Hello  Thinking about buying either the oakley lineminer or the anon m3 because I like the style of the goggles. But which is better? I'm concerned about the optics of the anons. And also I have a small face, so I'm a bit worried that both are too big for my face. Have had oakley crowbars in the past and they fit great. My latest pair are the oakley flight deck xm which look oversized on my face (even though they are smaller than the flight deck). But I guess frameless would look larger anyway. Any thoughts? Or any pictures of how they look on the face? Pardon my english


----------



## Nivek (Jan 24, 2008)

I could be wrong but at $100 retail is bet that Oakley had a stamped cylindrical lens, where the M3 is injected. So between those two the Anon will definitely have better optics. It's also likely a smaller fit as the M3 is a medium fit.


----------



## runerasmussen (Sep 4, 2016)

Thanks a lot!! The oakleys cost $150 with the prizm lenses. I heard they are good, but the question is if the cylindrical lenses are the same as the spherical. So you think the anons are smaller?


----------



## txb0115 (Sep 20, 2015)

I just switched to Anon last year after years of mainly Smith, with several other brands randomly thrown in for good measure and can say that the M2 is the best fitting google I've ever had and the magna-tech is the shit...


I don't see myself wearing anything else for quite a while


----------



## runerasmussen (Sep 4, 2016)

Thanks! M2s look cool, but I'm going for the retro cylindrical design this year, so I'm torn between the M3 and the oakley lineminer prizms. Been googling a lot today and it seems the lineminer lenses are injection moulded,so they are top quality. And they are $90 cheaper than the M3s. But I'm hearing some good things about anon here as well  The sales rep at backcountry told me to definitely go for the lineminers. This isn't easy 

I have also been looking at the anon relapse. M3s have facemask and easy lens change, which i really don't need. Apart from these features the relapse and M3 look quite similar?
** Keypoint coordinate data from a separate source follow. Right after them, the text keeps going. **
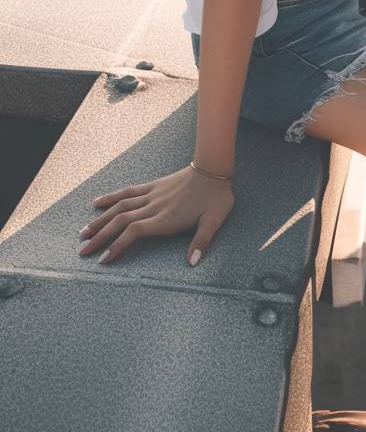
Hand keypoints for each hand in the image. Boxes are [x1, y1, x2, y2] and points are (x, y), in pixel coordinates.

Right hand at [78, 164, 234, 266]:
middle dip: (100, 236)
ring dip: (100, 219)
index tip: (103, 259)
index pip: (134, 232)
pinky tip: (96, 202)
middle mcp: (154, 206)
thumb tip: (192, 263)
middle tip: (82, 251)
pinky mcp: (152, 185)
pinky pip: (128, 191)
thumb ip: (202, 242)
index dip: (117, 245)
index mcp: (166, 218)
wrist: (214, 168)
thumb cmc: (216, 197)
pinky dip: (111, 197)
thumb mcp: (214, 221)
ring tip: (83, 232)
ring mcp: (151, 194)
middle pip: (120, 221)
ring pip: (119, 207)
One more thing  Is it possible to figure out the frame height on the line miners?


----------



## robotfood99 (Mar 19, 2016)

runerasmussen said:


> One more thing  Is it possible to figure out the frame height on the line miners?



Why not ask the backcountry rep?

Relapse also has the magtech for facemask btw.


----------



## runerasmussen (Sep 4, 2016)

I did and they didn't know  I think I am actually leaning towards the relapse now. Haha! Thanks for the input


----------